I am trying to do a simple group_by and count of a database of customer to find out how many customers are buying our products.
The code is something like thing
customer_grouped <- customer_dataset %>% group_by(customer_name) %>% summarise(n=n())
However, I notice that the same customer can have his name written in different way. The result looked like this
customer_name | n |
---|---|
Will Smith | 5 |
Will smith | 3 |
will Smith | 3 |
will smith | 15 |
will smith the actor | 15 |
Will Smith the actor, 1990 | 15 |
I know all of them are the same customer i.e Will Smith, just that the staffs have inputted his name under different format. How will I use group_by to find the number of orders for each customer ?
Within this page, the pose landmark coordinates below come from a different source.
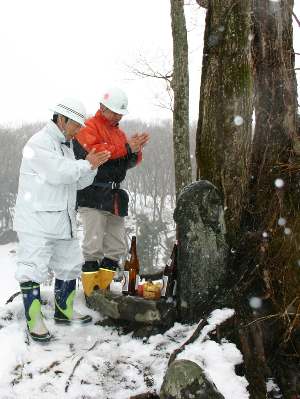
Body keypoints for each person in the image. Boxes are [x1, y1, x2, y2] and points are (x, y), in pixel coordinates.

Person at [13, 98, 111, 342]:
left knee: (69, 264)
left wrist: (92, 167)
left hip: (61, 219)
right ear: (61, 119)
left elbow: (75, 181)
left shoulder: (66, 147)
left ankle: (64, 311)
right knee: (32, 268)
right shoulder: (39, 143)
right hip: (37, 220)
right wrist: (85, 164)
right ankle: (34, 320)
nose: (78, 130)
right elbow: (58, 173)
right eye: (75, 124)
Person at [73, 87, 149, 295]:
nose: (117, 116)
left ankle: (103, 289)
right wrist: (125, 148)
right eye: (114, 111)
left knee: (116, 247)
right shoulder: (88, 127)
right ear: (102, 107)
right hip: (93, 193)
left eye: (120, 112)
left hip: (114, 196)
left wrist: (135, 150)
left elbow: (124, 163)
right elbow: (98, 153)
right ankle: (90, 294)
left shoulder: (119, 133)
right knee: (93, 247)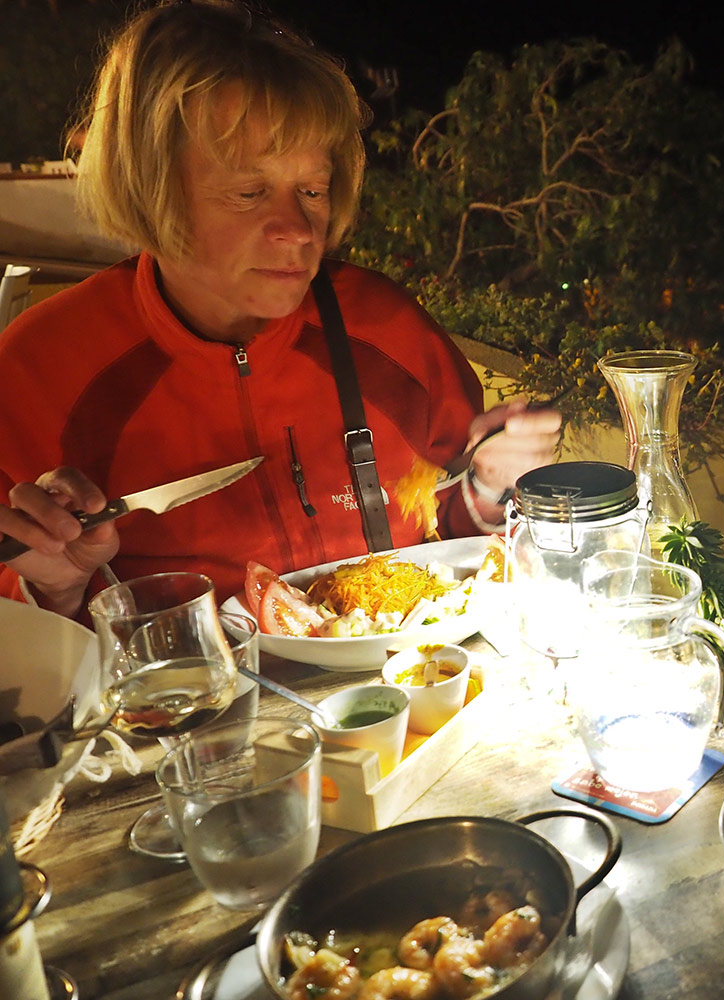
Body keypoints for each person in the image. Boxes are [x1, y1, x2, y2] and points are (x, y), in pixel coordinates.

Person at [0, 0, 561, 621]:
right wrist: (52, 592)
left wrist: (487, 482)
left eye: (312, 190)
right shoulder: (37, 372)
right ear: (151, 187)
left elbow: (450, 529)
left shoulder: (386, 329)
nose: (299, 230)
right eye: (250, 191)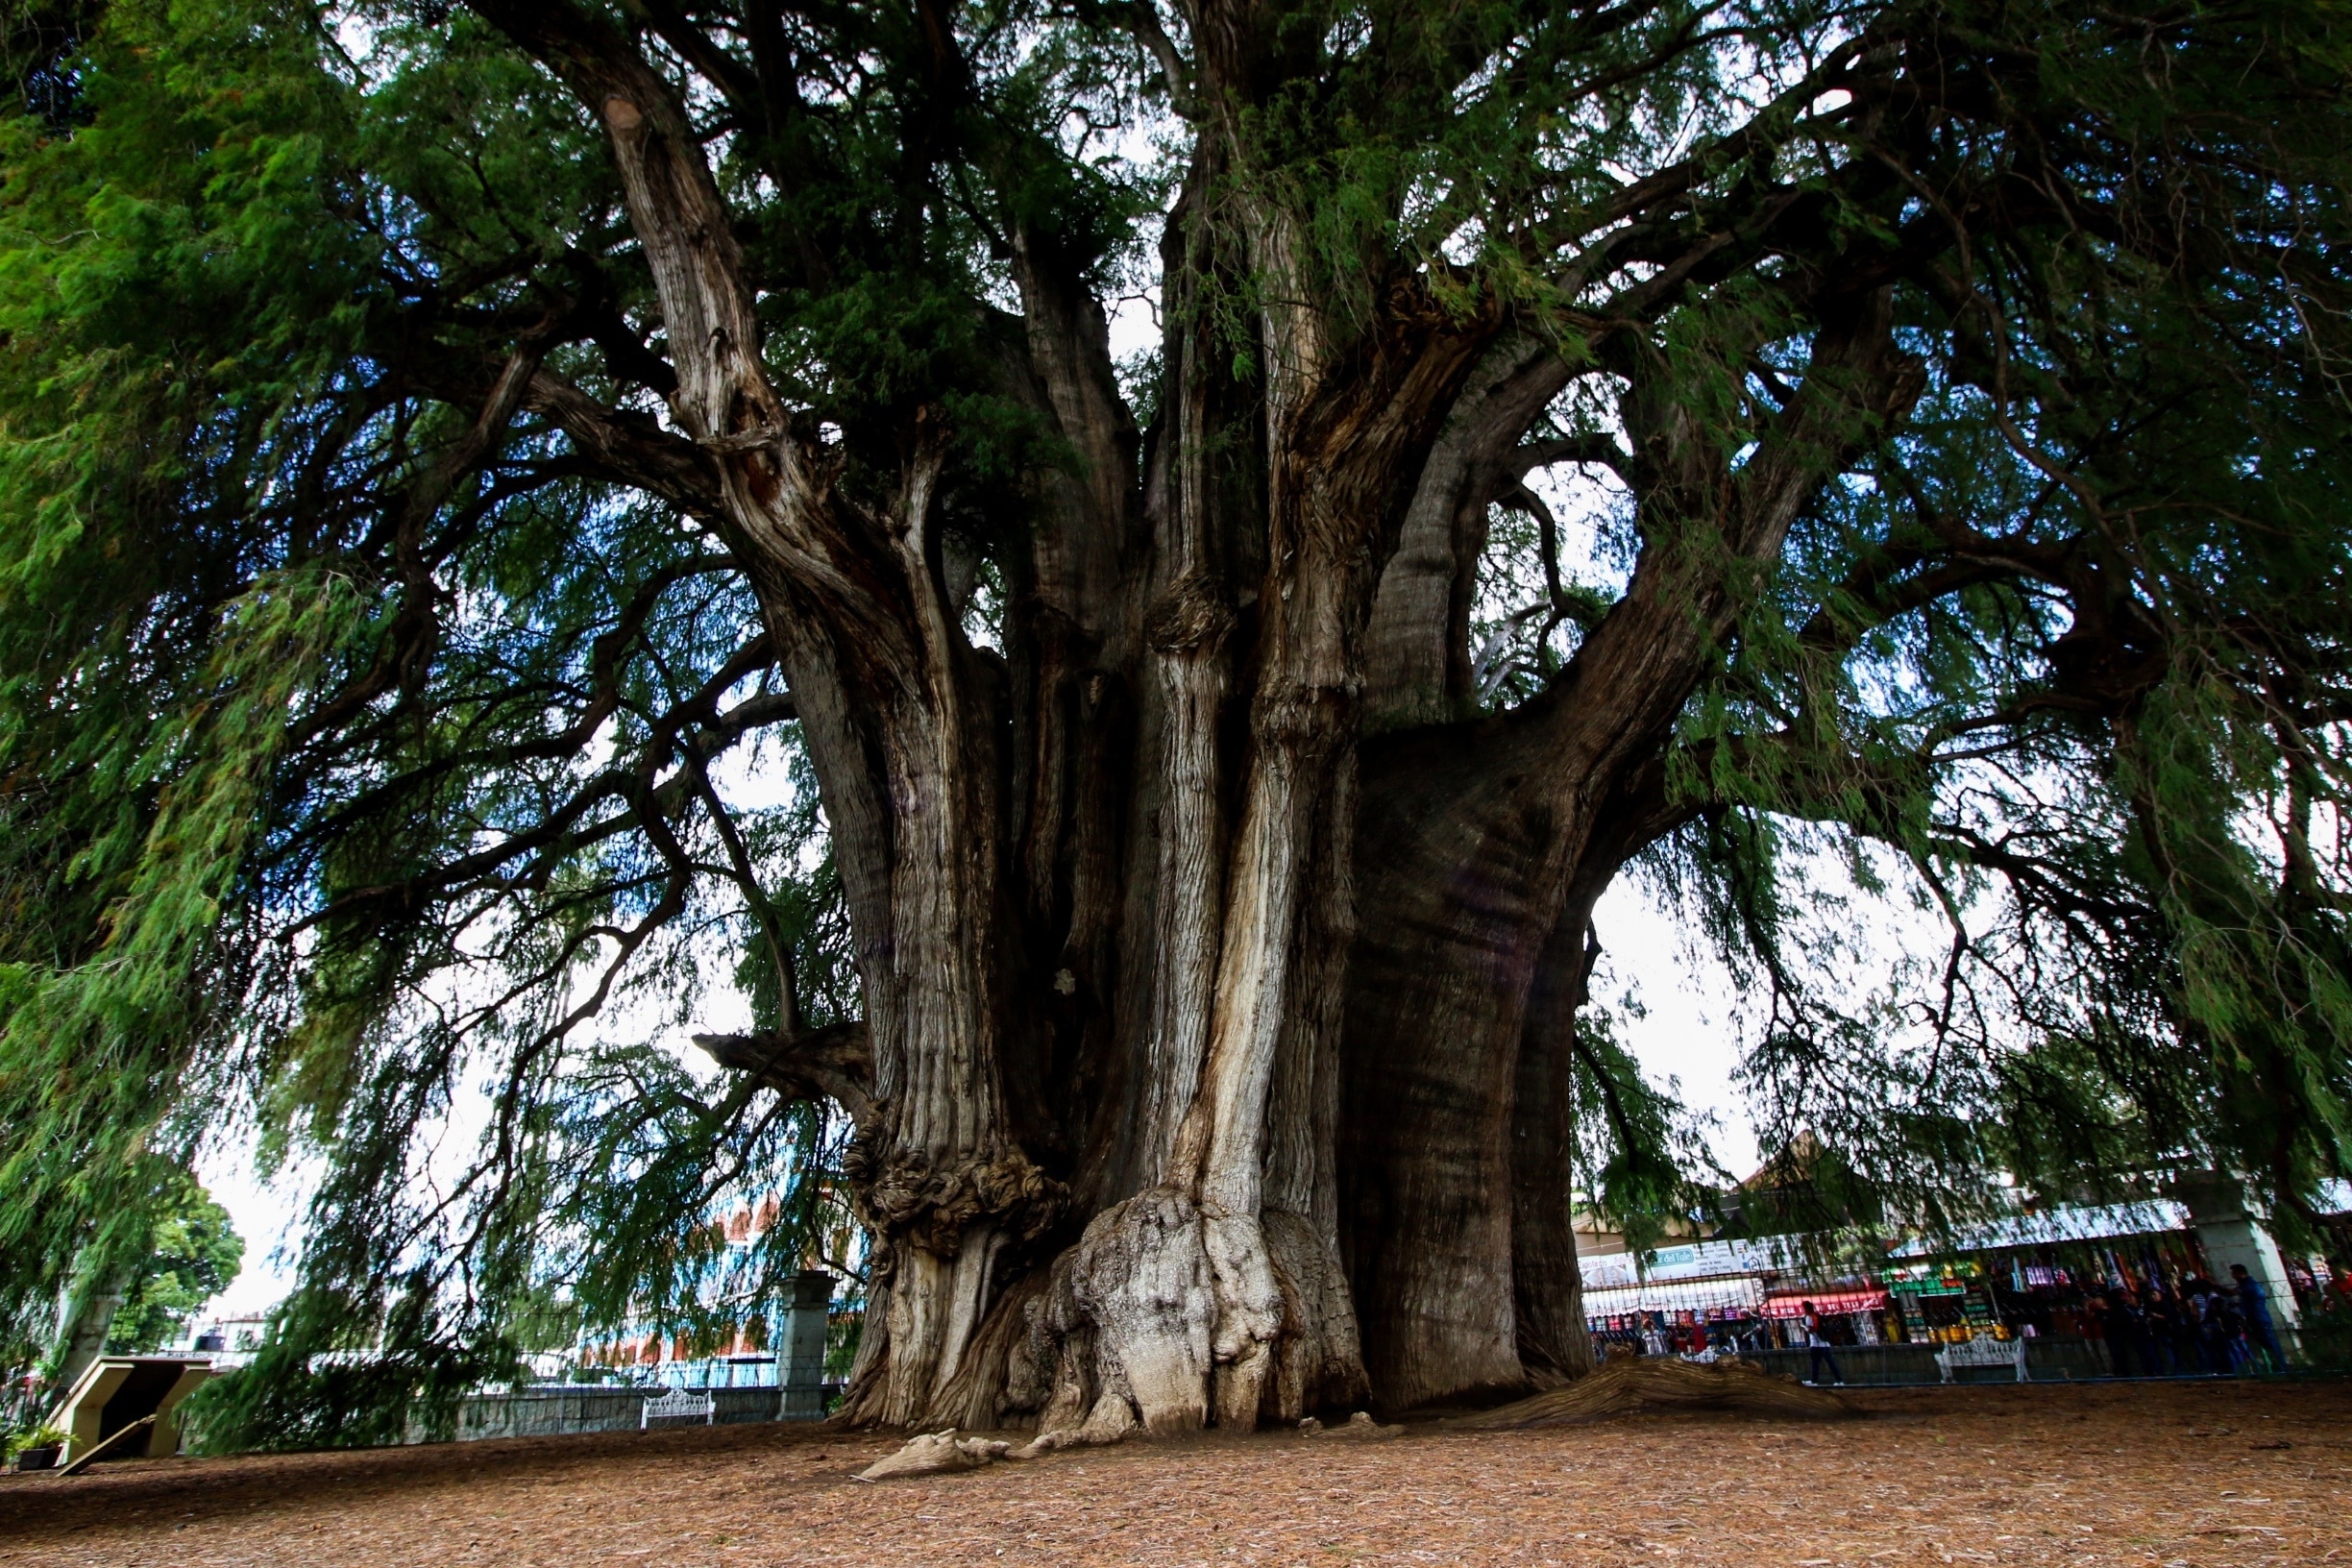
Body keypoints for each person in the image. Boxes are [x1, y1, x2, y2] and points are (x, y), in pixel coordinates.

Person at [2232, 1264, 2288, 1372]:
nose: (2233, 1276)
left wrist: (2214, 1286)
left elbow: (2232, 1293)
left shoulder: (2249, 1285)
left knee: (2270, 1342)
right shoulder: (2245, 1285)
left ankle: (2281, 1366)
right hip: (2254, 1318)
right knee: (2264, 1343)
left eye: (2234, 1273)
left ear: (2241, 1273)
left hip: (2259, 1318)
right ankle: (2275, 1366)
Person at [1801, 1301, 1846, 1386]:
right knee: (1831, 1363)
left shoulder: (1809, 1317)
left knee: (1815, 1363)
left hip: (1816, 1344)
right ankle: (1839, 1380)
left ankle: (1814, 1381)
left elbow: (1811, 1330)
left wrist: (1805, 1328)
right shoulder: (1818, 1316)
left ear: (1806, 1308)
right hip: (1825, 1343)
CodePudding user response:
Ideally, you can avoid this step if there is a unique customer identifier. De-duping customer lists is a whole industry, so there is unfortunately not a general-purpose code solution. There are many edge cases, including capitalization (sometimes meaningful for distinctions), misspelling, middle names, cultural variations in order of names, punctuation, aliases, many people change their names over time, honorifics, etc etc etc etc. And there are many people who share their name with others.
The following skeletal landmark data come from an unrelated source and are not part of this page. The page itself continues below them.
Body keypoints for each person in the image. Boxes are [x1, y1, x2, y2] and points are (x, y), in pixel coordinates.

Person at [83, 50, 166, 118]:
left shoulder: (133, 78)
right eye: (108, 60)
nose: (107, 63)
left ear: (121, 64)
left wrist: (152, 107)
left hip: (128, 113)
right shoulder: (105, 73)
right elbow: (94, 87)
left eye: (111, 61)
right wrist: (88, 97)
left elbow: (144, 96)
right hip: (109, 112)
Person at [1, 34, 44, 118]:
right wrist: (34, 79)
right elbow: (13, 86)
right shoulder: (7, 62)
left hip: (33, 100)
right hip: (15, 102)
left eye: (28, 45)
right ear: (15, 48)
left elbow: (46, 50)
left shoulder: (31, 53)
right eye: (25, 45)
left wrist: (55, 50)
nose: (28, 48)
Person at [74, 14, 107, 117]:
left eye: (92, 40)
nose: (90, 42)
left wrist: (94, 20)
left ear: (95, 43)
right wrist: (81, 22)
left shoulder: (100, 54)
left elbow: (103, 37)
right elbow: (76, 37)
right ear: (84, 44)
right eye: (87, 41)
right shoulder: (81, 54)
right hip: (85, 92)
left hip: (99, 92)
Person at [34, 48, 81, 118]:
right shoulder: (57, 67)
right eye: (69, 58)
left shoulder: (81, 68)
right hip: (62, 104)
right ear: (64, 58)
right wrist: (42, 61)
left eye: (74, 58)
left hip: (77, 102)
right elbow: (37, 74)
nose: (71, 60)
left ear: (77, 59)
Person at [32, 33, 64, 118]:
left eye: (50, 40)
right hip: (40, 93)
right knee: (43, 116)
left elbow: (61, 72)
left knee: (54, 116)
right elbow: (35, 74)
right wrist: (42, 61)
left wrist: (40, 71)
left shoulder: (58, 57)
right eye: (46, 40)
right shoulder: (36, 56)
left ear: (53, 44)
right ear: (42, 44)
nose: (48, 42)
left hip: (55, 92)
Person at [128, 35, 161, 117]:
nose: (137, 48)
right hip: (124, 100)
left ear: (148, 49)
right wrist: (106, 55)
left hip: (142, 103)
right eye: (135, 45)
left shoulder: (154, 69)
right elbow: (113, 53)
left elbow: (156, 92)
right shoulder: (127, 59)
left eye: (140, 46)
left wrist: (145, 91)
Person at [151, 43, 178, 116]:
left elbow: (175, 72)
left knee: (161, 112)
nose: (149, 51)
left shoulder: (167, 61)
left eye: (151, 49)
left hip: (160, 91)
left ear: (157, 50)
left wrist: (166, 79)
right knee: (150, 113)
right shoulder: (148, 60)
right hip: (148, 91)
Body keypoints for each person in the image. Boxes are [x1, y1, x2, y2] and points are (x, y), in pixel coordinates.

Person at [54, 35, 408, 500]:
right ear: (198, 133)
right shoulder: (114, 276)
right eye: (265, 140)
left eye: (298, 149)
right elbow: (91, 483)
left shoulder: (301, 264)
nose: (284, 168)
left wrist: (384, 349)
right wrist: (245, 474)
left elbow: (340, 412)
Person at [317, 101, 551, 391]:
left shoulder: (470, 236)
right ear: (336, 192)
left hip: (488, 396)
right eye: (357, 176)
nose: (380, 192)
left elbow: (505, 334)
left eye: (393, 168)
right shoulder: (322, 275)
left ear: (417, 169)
For your example data, you could convert to lower case and take the first two words, like
library(stringr);
customer_dataset %>%
count(customer_name = customer_name %>% str_to_lower %>% word(1,2))
btw, count(x)
is a shortcut for the common pattern group_by(x) %>% summarize(n = n())
, and both count
and group_by
allow you to perform manipulations on the grouping variable before it is grouped.